Cumhurbaşkanı Gül, bir gazetecinin, ''AK Parti'nin kapatılması istemiyle açılan davanın seyri açısından tartışmaların yargının üzerinde yoğunlaştığı'' ifade ederek, ''Bunu tehlikeli buluyor musunuz'' sorusuna, ''Ayrıntıya girmek istemem. O zaman herkes farklı istikametlere çekebiliyor'' karşılığını verdi.

Herkesin olup biten her şeyin maliyetinin nereye vardığını görmesi gerektiğini belirten Gül, ''Şunu unutmayın ki, Türkiye, tarihinde çok büyük fırsatları kaçırmıştır. Eğer AB ile en kötü şartlarda müzakere yapıyorsak, şöyle bir geçmişimize bakın. Ne fırsatlar kaçırdık'' dedi.

Yeni fırsatların kaçırılmaması gerektiğini belirten Gül, Türkiye'nin bölgesinde güvenilir bir ada olabileceğini, gıpta ile gösterilebileceğini söyledi.
Cumhurbaşkanı Abdullah Gül, yapılması gerekenin, demokrasinin evrensel ilkelerini, hukukun ilkelerini en üst seviyede tutmak olduğunu belirterek, bunun yolunun da bugün AB ile müzakere sürecinden geçtiğini kaydetti.

Bu sürecin, hem hukuk hem ekonomi hem de demokrasi açısından Türkiye'de Avrupa standartlarını üstlenmek anlamına geldiğini dile getiren Gül, ''Bunları ne kadar çok yaptıysak, Türkiye o kadar çok güvenilir, öngörülebilir bir ülke oldu. O kadar da Türkiye'ye yatırım geldi'' dedi.

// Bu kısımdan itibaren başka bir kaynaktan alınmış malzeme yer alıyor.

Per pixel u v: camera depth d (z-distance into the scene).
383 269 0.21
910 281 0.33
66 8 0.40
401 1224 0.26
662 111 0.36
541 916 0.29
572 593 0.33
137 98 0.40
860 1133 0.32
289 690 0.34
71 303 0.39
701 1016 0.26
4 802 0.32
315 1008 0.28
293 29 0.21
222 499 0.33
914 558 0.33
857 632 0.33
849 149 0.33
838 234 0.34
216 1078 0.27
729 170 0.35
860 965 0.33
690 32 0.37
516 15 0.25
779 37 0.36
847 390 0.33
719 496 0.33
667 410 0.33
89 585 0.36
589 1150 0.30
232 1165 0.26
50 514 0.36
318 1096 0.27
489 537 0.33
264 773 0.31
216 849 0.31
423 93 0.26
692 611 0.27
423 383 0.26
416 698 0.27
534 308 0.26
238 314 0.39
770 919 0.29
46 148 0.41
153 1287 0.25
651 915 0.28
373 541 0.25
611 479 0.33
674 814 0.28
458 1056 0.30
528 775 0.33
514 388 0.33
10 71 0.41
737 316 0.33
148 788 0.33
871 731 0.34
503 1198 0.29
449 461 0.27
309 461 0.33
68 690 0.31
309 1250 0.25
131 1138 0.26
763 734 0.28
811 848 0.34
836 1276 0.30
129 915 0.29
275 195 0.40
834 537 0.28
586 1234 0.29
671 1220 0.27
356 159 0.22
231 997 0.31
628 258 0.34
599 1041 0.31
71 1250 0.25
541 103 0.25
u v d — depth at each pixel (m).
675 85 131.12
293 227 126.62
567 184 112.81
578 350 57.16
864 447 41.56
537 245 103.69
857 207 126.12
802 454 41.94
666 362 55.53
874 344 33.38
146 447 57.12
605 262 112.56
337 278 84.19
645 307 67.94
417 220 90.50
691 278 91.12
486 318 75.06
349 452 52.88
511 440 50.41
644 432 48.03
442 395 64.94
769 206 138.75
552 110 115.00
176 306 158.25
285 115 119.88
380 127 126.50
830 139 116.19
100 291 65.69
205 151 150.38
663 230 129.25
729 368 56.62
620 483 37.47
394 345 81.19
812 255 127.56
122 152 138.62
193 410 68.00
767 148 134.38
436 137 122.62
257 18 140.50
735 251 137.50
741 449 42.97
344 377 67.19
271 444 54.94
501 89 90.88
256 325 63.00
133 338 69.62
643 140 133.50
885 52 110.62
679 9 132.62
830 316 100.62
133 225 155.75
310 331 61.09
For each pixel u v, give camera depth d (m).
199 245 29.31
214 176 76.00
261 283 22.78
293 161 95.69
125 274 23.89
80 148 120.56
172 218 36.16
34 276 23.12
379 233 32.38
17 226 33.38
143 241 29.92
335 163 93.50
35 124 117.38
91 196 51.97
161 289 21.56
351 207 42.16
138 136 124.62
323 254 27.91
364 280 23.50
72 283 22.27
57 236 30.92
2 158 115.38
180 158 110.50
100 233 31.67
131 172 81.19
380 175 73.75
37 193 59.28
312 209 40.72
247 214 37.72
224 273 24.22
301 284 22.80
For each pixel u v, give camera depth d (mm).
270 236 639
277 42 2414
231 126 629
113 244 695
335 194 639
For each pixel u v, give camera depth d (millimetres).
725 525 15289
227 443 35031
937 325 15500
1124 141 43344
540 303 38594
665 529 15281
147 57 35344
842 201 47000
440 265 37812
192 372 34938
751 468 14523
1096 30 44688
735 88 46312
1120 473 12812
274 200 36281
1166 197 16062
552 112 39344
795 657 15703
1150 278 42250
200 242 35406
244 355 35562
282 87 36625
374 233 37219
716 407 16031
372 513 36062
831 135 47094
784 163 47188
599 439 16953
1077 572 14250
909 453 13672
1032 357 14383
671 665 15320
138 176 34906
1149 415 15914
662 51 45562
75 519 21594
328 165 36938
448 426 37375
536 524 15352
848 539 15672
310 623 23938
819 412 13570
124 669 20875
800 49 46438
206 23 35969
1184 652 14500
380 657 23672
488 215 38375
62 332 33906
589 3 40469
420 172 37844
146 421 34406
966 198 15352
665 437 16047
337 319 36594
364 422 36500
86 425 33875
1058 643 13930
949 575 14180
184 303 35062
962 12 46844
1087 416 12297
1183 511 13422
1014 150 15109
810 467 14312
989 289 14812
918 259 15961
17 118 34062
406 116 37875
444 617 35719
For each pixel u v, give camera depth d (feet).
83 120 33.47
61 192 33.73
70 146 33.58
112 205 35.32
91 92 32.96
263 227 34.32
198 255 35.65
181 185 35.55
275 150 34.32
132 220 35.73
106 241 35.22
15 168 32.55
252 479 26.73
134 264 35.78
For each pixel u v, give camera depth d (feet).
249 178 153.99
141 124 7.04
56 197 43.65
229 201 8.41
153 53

-''GEREKÇEYİ GÖRÜNCE...''-

''AK Parti hakkındaki kapatma davasının AB ile müzakereleri nasıl etkileyeceğine'' ilişkin soru üzerine, Gül, ''Bunları ben konuşmayayım. Siz tahmin edin. Ne görüyorsunuz, ne düşünüyorsunuz? İnsanlarla konuştuğunuzda intibalarınız ne? Bunları siz anlatabilirsiniz, siz konuşabilirsiniz. Beni bu işlere sokarak, 'Cumhurbaşkanı şöyle söylüyor, böyle söylüyor' diye hiç kimse manşet çıkartma peşinde olmasın'' diye konuştu.

Cumhurbaşkanı Gül, bir gazetecinin, Anayasa Mahkemesi'nin, üniversitelerde başörtüsünü serbest bırakılmasına ilişkin Anayasa değişikliğini iptal kararı ve ardından yaşanan tartışmalarla ilgili bir soruyu yanıtlarken, ''öncelikle Anayasa Mahkemesi'nin gerekçesinin görülmesi gerektiğini'' söyledi. Gül, ''Anayasa'da, Anayasa nasıl değiştirilir bunun kuralları, usulleri yazılı. Anayasa Mahkemesi'nin gerekçesini beklemek gerekir. Gerekçeyi görünce nasıl bir neticeye vardıkları hakkında ancak kanaat elde edilebilecek'' dedi.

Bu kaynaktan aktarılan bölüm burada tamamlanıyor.